Monday, August 11, 2008

My Mammy, Your Mammy





I give up. Is Jack Robin becoming Al Jolson becoming Eddie Fisher? Or is Eddie Fisher becoming Jolson becoming the blacked up Jolson-as-Jack Robin in The Jazz Singer? Who’s ghosting who? Does blackface haunt the Jewish entertainer, or is blackface the Jewish entertainer’s inevitable, utlimate desitination? This RCA LP from 1968 (you can tell it’s from the 60s because the blackface is faded into the background and not paraded front and center) is a pretty remarkable testament to both the lingering influence of Jolson on American popular song and the lingering influence of blackface on American popular song. Fisher came up in the 50s after Jolson had already died, but they were both Russian Jewish products of immigrant parents who did some name changing (Yoelson became Jolson, Fisch became Fisher). Their voices speak to their different eras as jazz singers who didn’t really sing jazz, and Fisher’s Jolson tribute is wrapped in the kind of over-produced pop shmaltz that Jolson didn’t need (his booming, elastic voice had more hammy drama than any producer could conjure in a studio). Fisher sings nothing but Jolson staples here, but it’s his version of “My Mammy” recorded in the thick of the Civil Rights era that is hardest to swallow. Jolson sang it– infamously– in blackface, on one knee, to his immigrant yiddishe momme in The Jazz Singer, as part of his bid for white Americanism via racial masquerade.
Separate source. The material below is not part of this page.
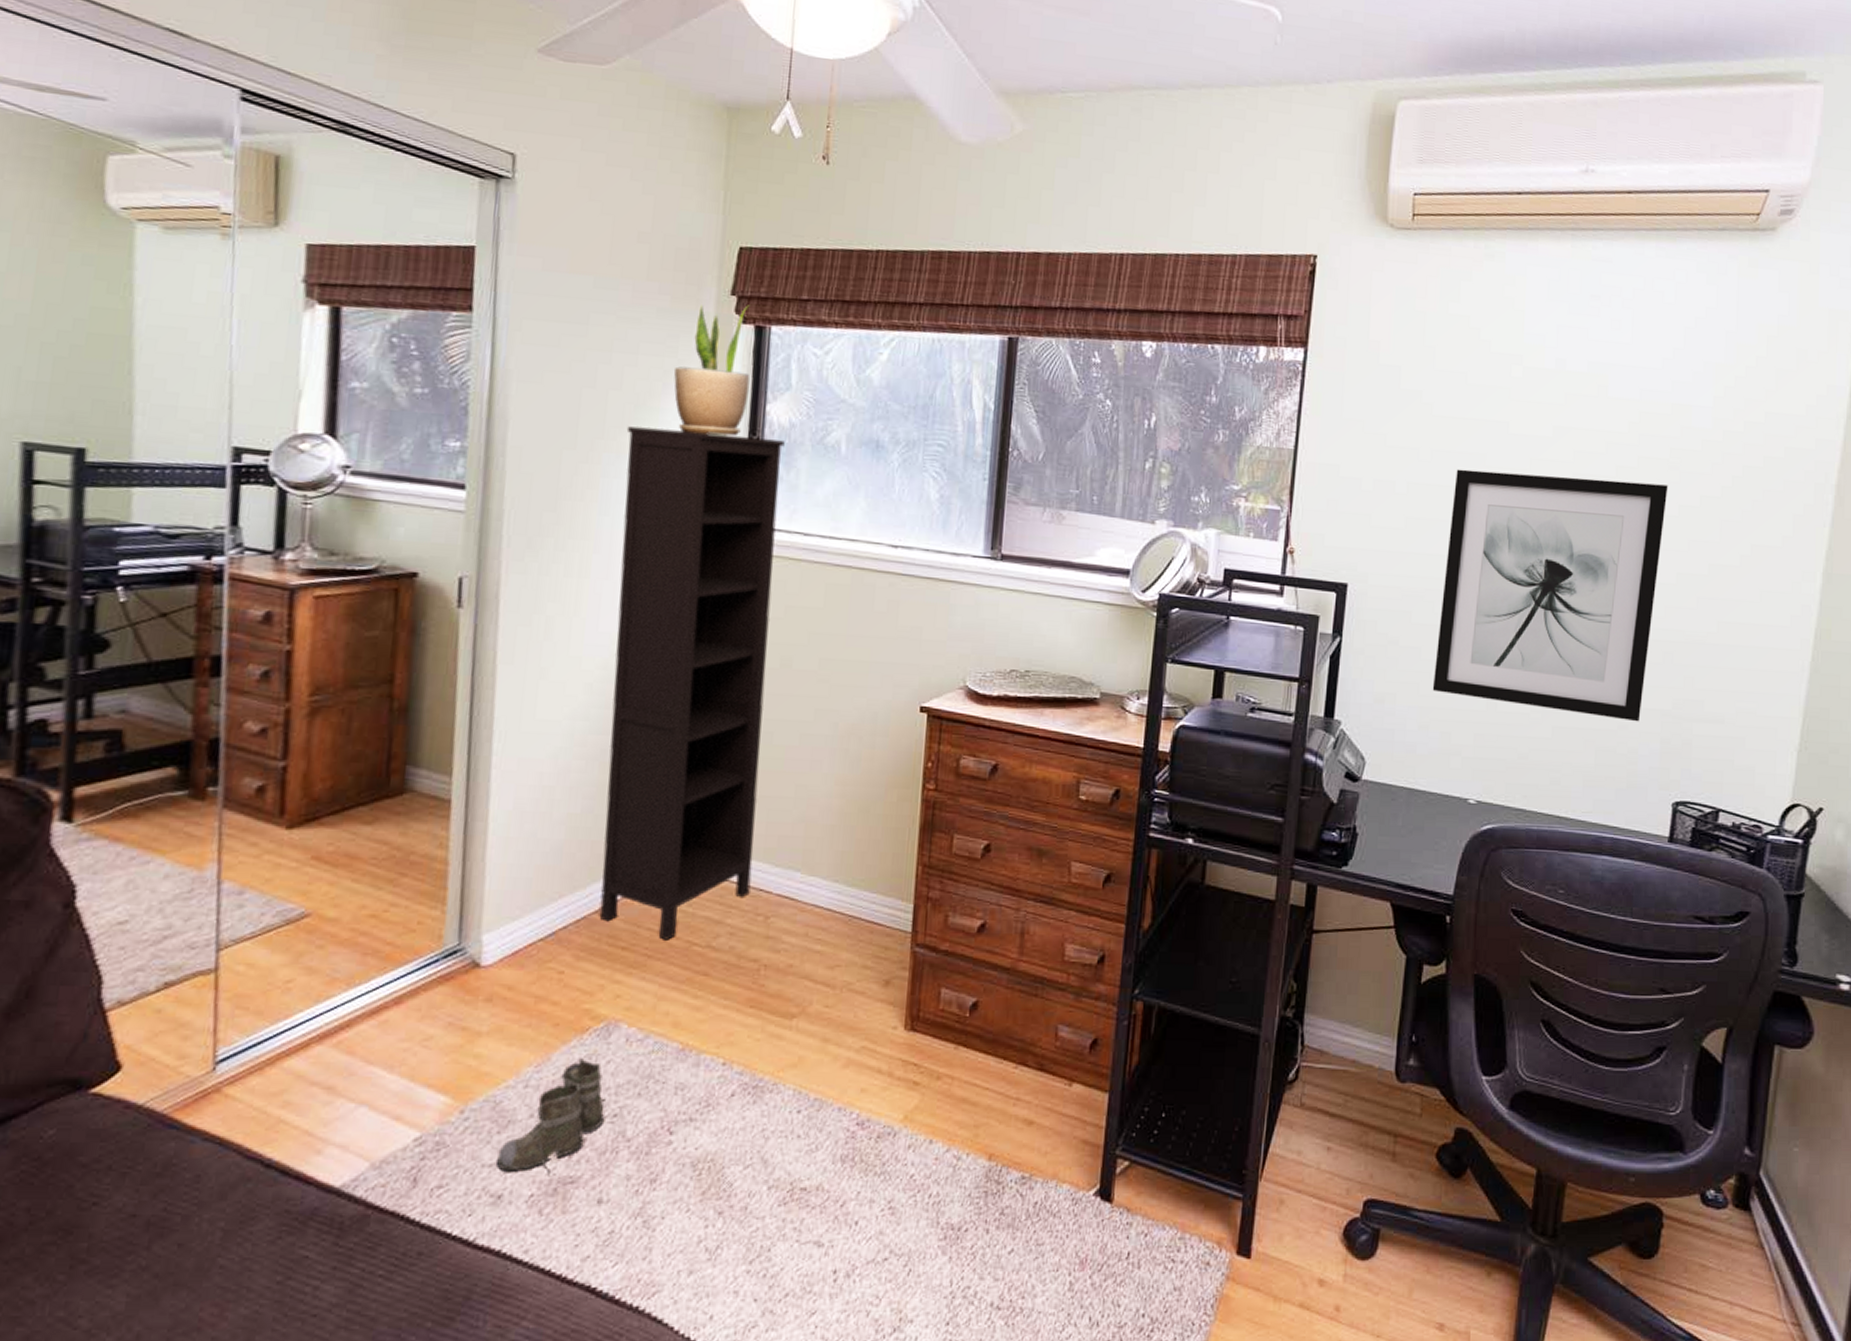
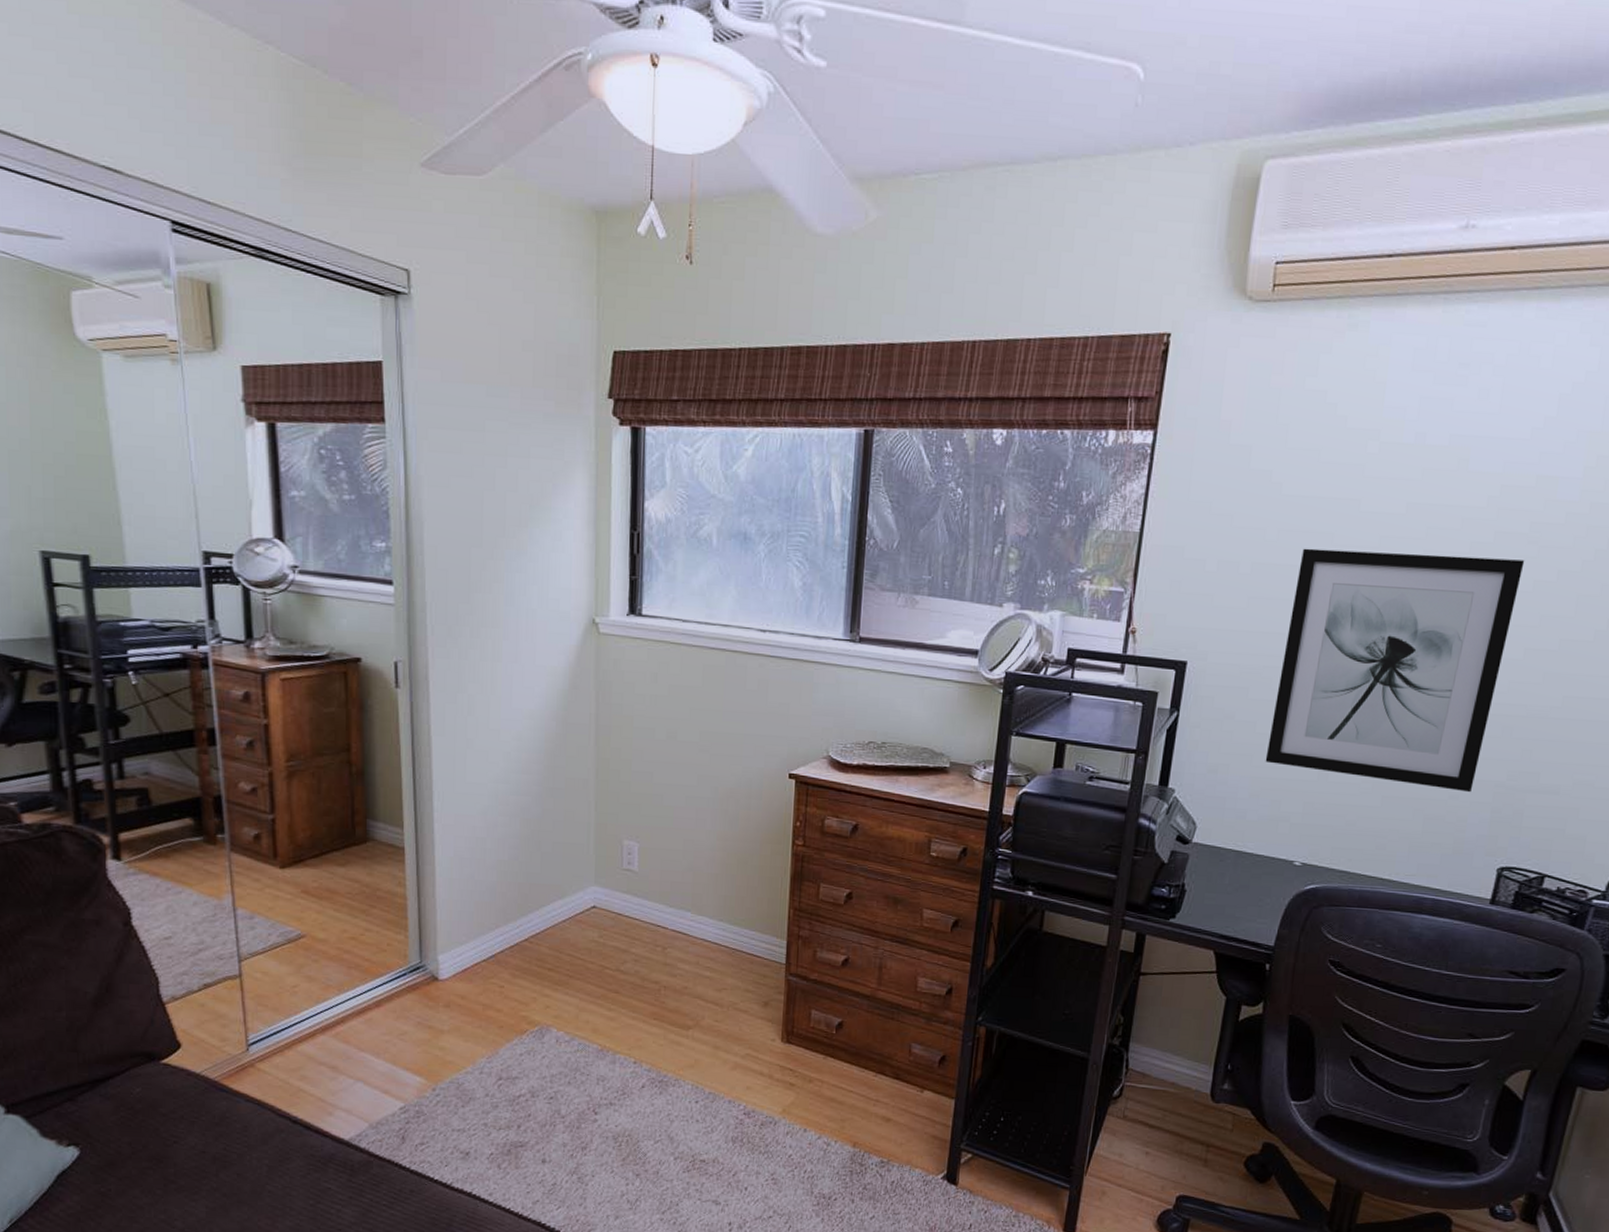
boots: present [495,1058,605,1177] -> none [462,1053,544,1141]
bookcase: present [599,426,785,940] -> none [524,525,662,964]
potted plant: present [674,305,751,437] -> none [562,407,629,532]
Fisher sings it in whiteface, as an American, for mammy nostalgia, right when African-Americans were overhauling the racial legacy that blackface minstrelsy symbolized. By the late 40s, it was even hard to find Jolson doing harcore mammy shtick. On this LP released just after Jolson died (just after he returned from entertaining Korean War troops).

1 comment:

Anonymous said...

Is it my imagination, or did RCA use the wrong instrumental backing track on the Eddie Fisher recording?!! His voice is obviously overdubbed, and the instrumental behind him bears very little resemblance to the song he is singing. No wonder he left Victor!! By the way, you confused us by describing the Fisher album cover but showing only the Jolson cover. If I hadn't seen the Fisher cover in your book (with the ghostly images of Jolson hovering over Eddie like Jakie Robbin's father did in the film Jazz Singer) I would have wondered what you were talking about!